### Given task
Rewrite everything from the line containing "phylum: Tracheophyta" down to the end of the records, changing "locality" to "site" and keeping all else the same. Leave the pictures out of your answer.

— BEGIN Input data —

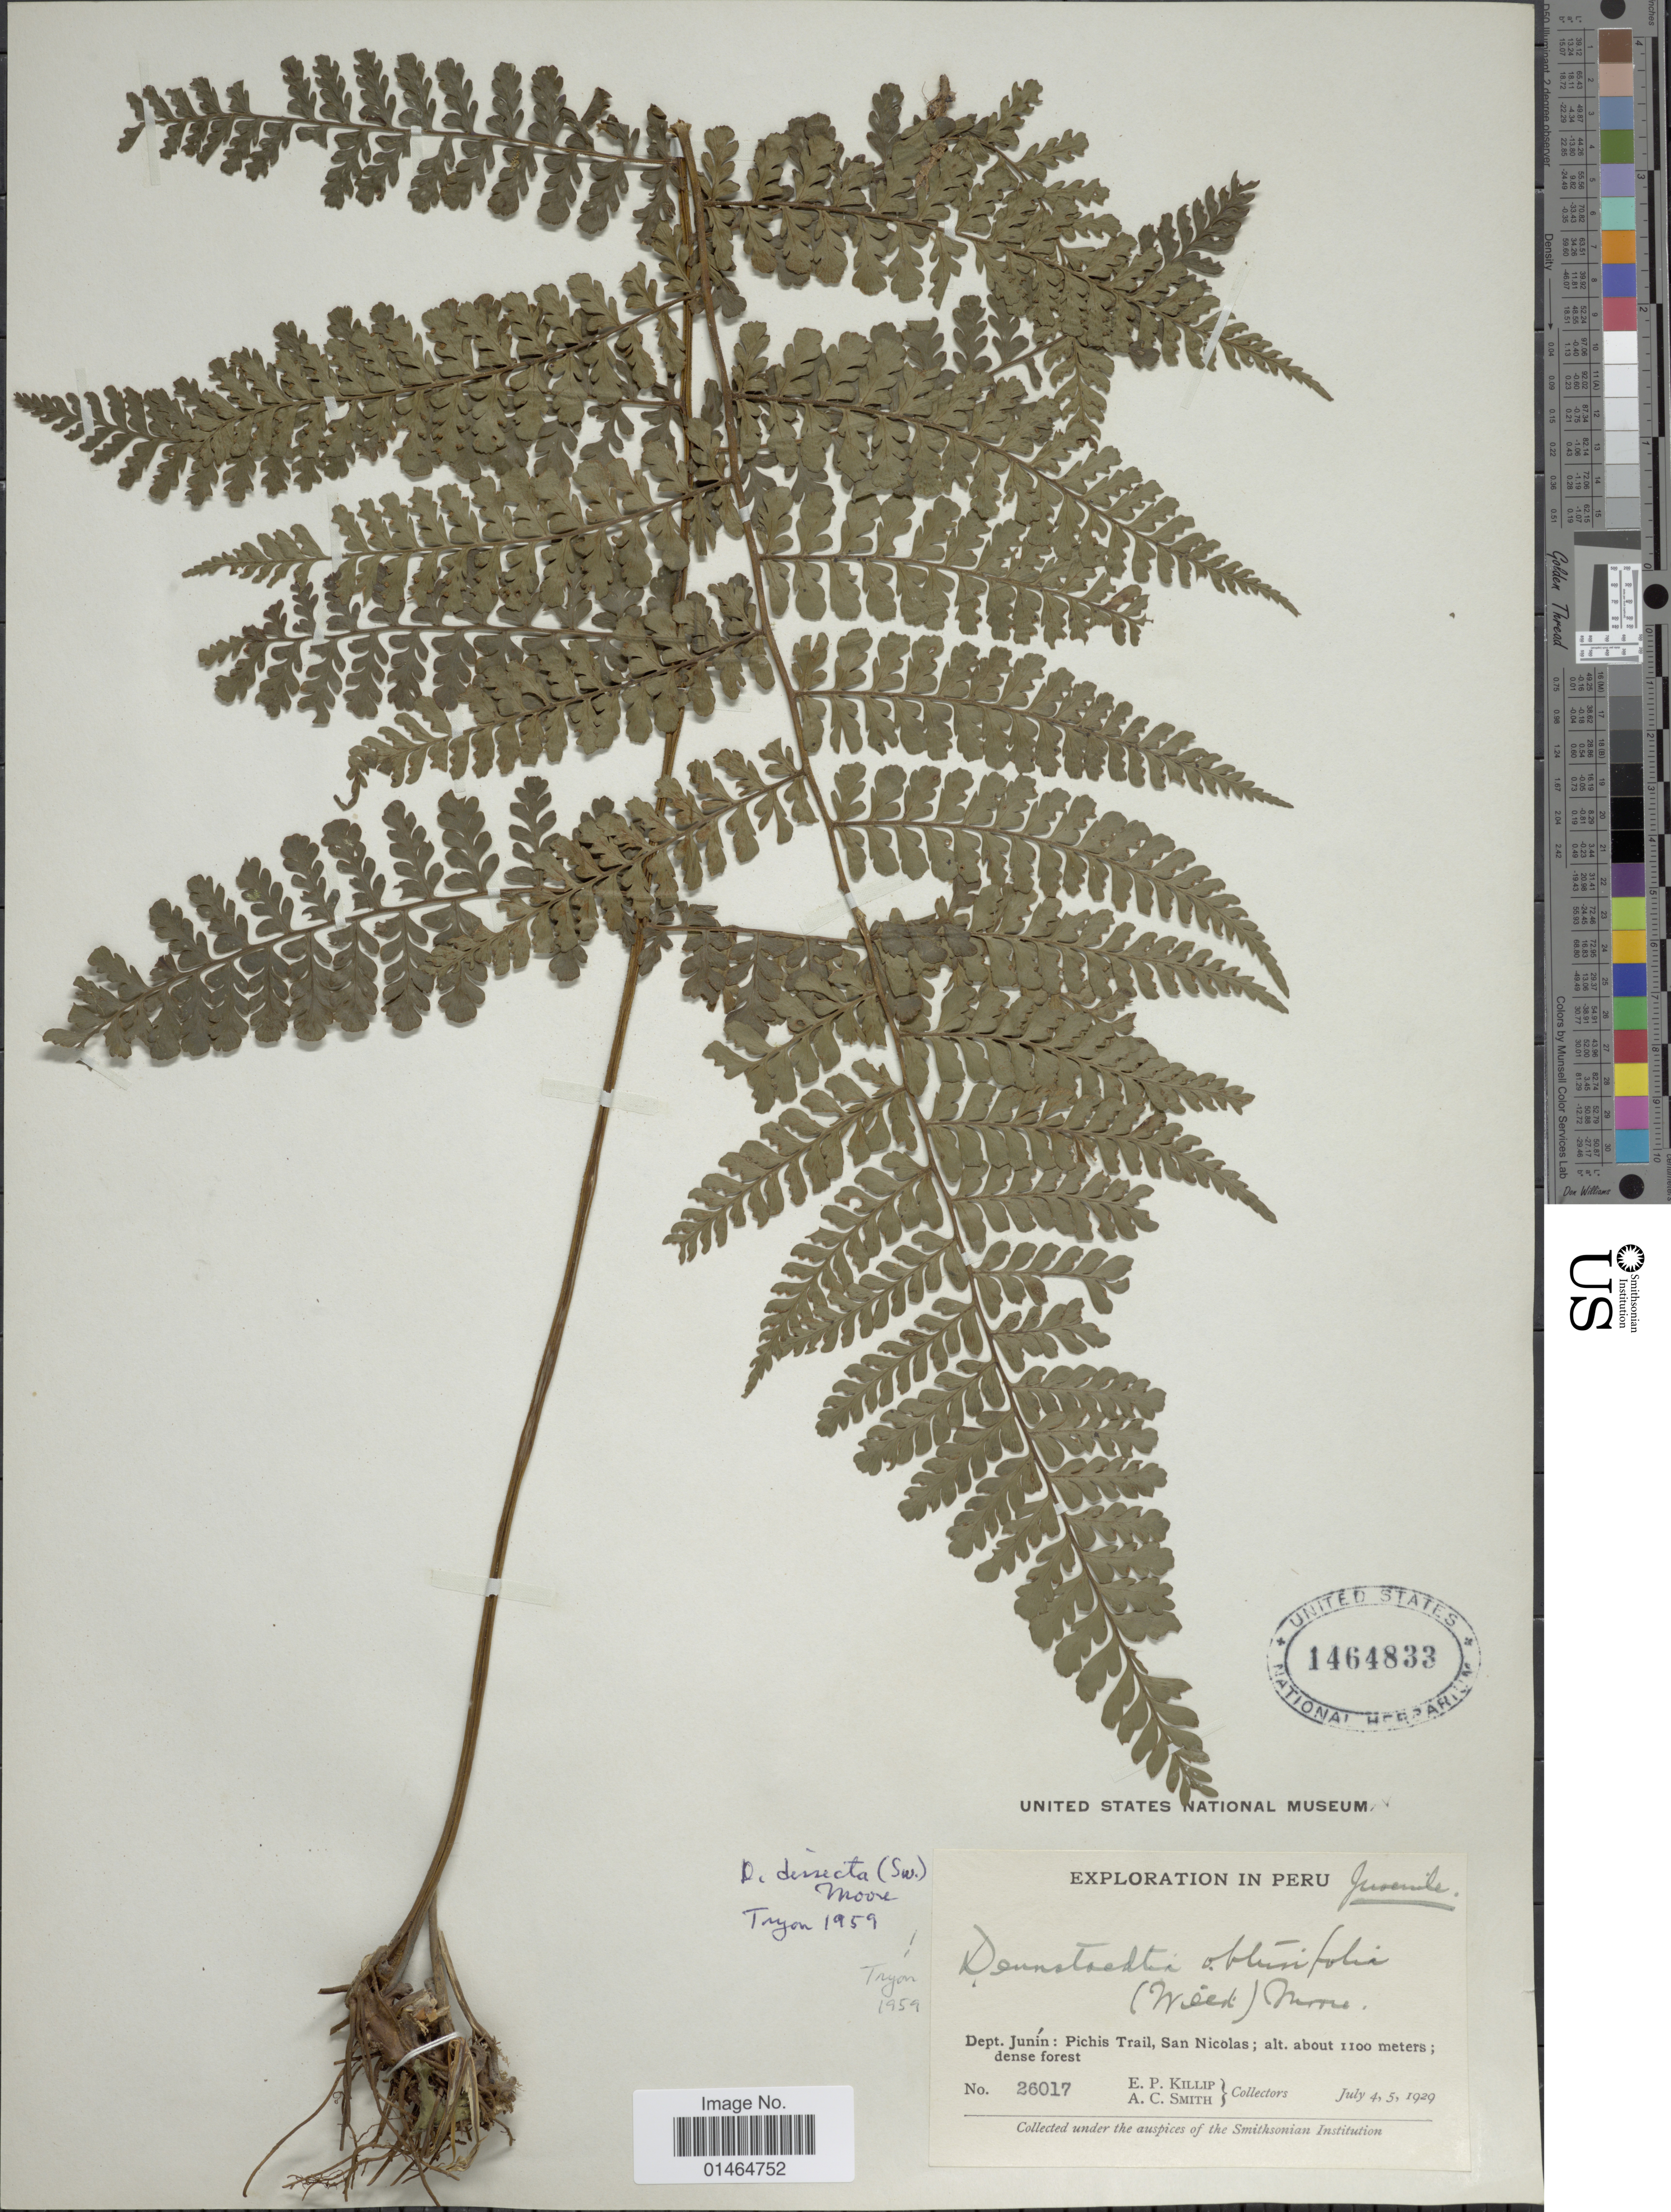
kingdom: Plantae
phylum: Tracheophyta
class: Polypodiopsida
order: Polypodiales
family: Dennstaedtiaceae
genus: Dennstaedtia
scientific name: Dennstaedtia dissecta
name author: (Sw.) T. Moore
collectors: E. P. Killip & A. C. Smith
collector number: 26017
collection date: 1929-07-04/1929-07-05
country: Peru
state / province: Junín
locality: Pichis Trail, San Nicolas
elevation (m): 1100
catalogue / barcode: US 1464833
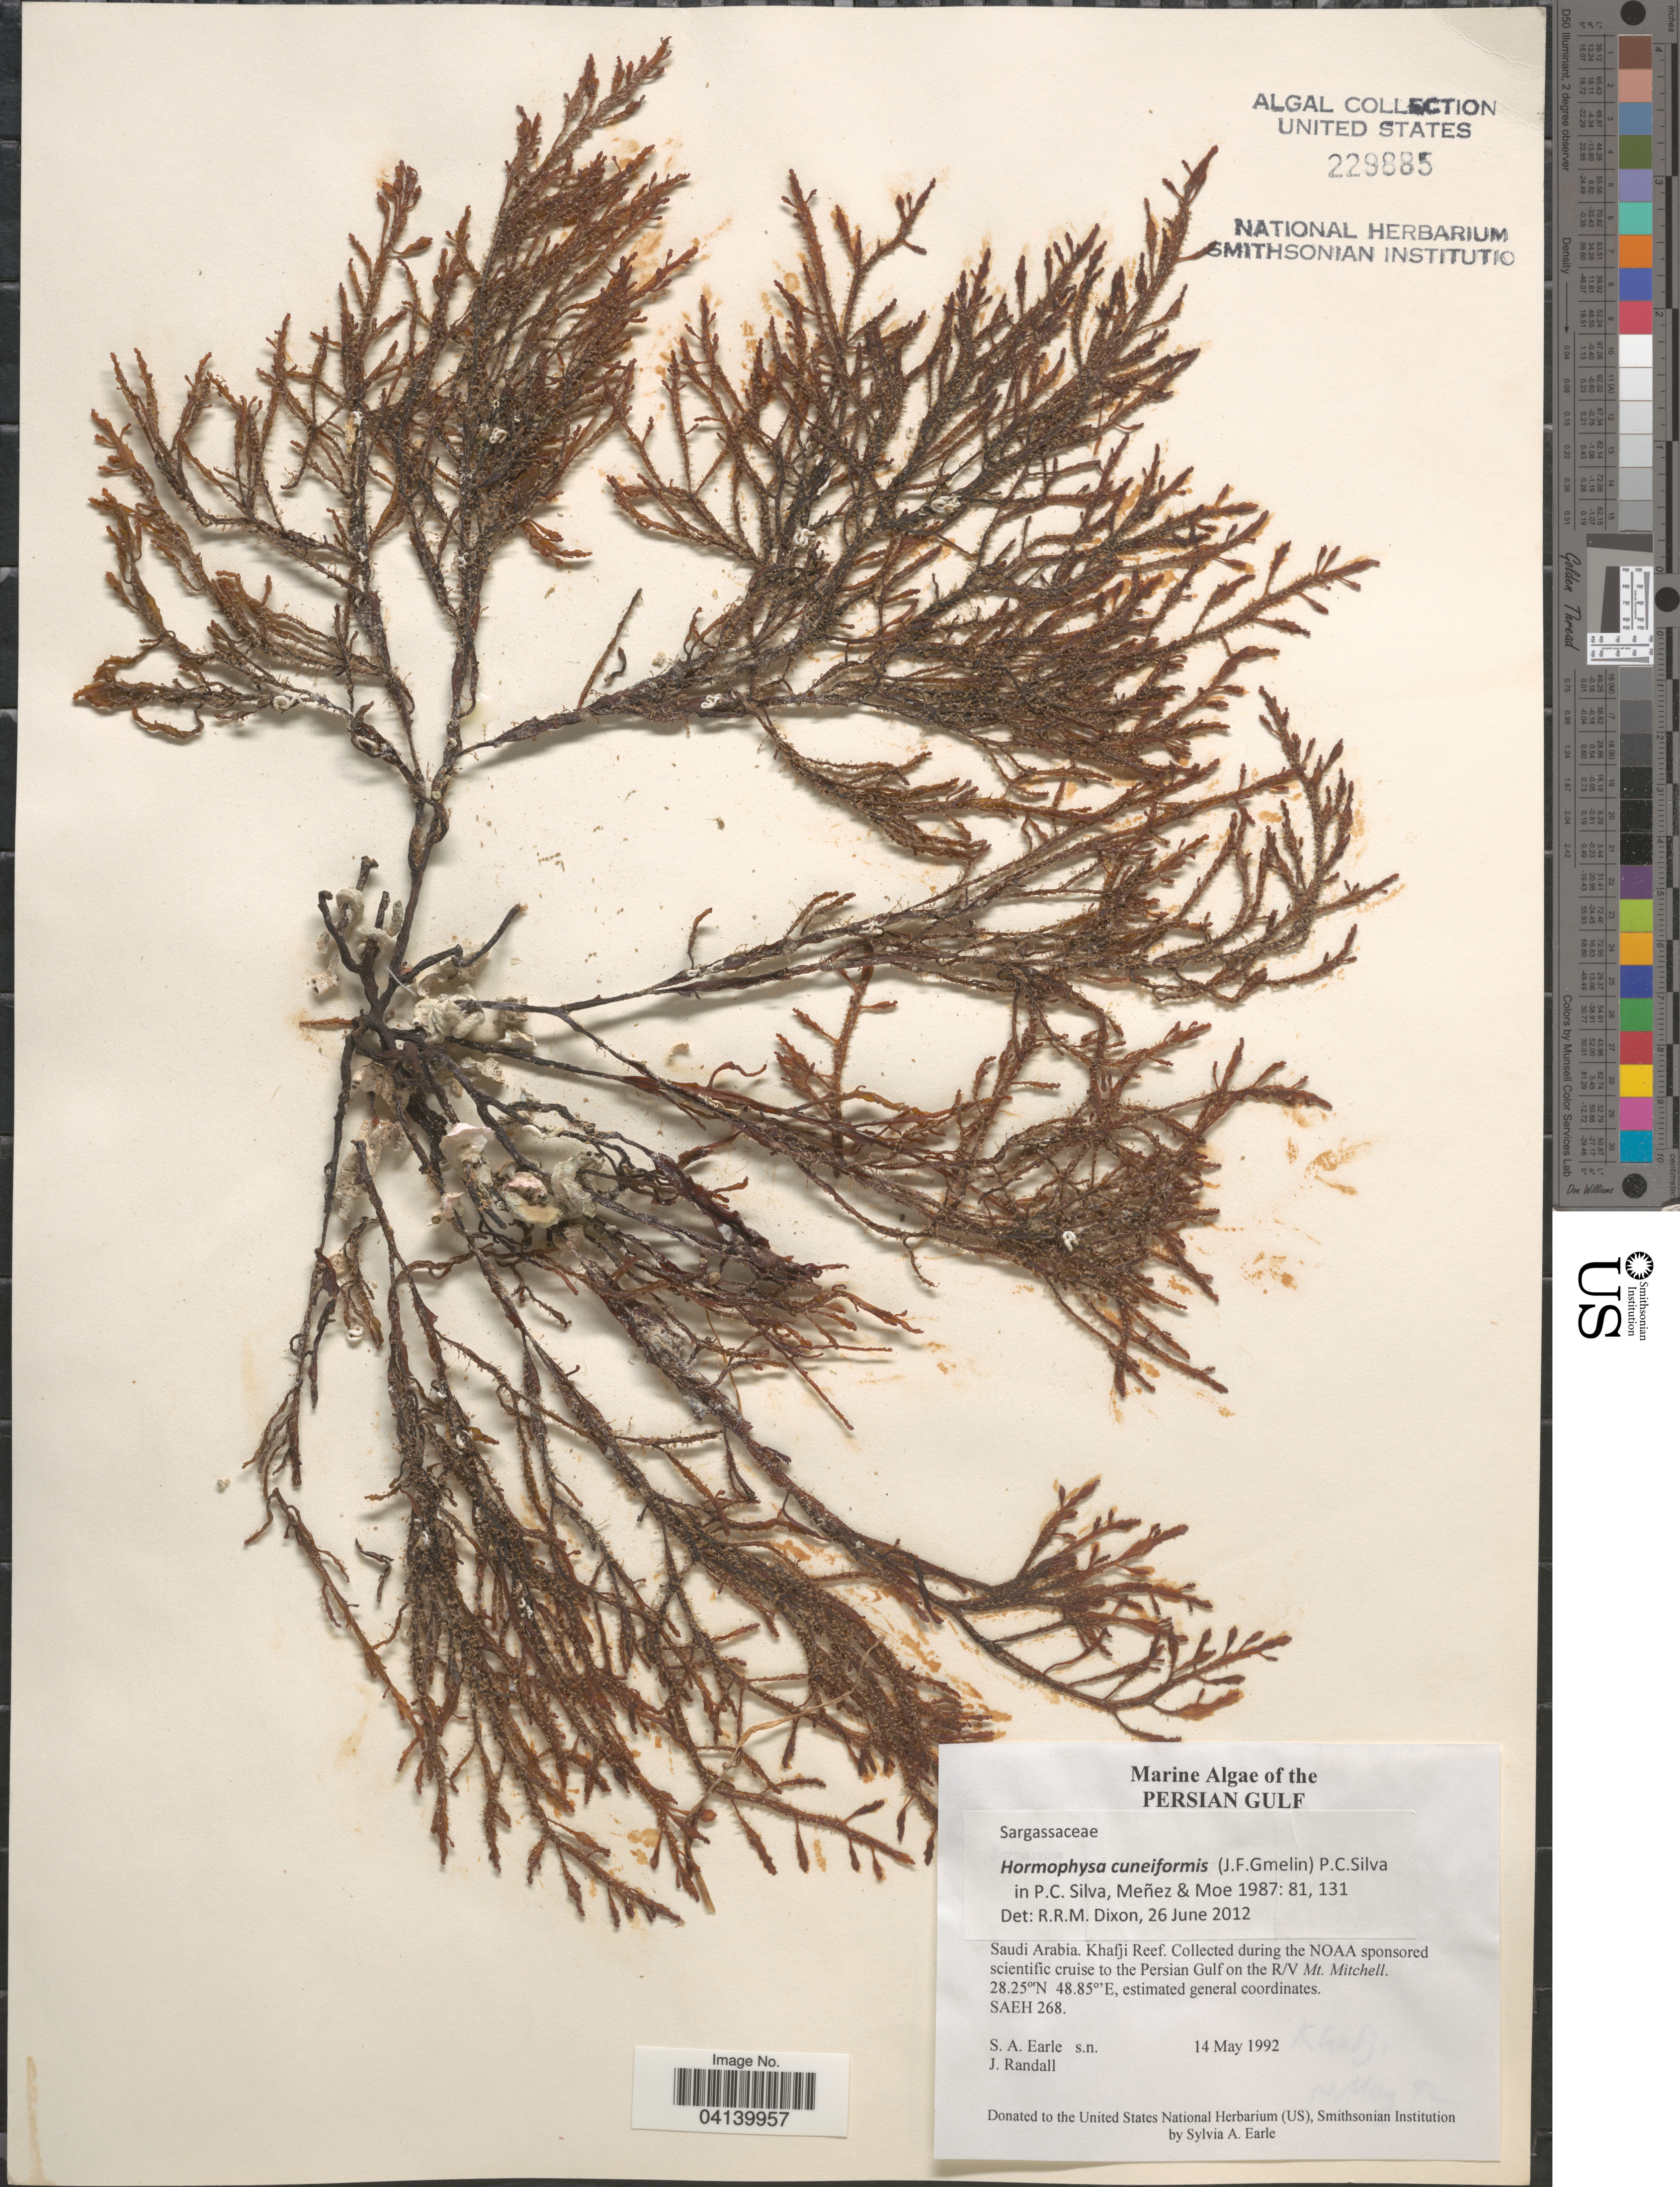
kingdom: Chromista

— END Input data —

### Completed task
phylum: Tracheophyta
class: Polypodiopsida
order: Polypodiales
family: Dennstaedtiaceae
genus: Dennstaedtia
scientific name: Dennstaedtia dissecta
name author: (Sw.) T. Moore
collectors: E. P. Killip & A. C. Smith
collector number: 26017
collection date: 1929-07-04/1929-07-05
country: Peru
state / province: Junín
site: Pichis Trail, San Nicolas
elevation (m): 1100
catalogue / barcode: US 1464833
kingdom: Chromista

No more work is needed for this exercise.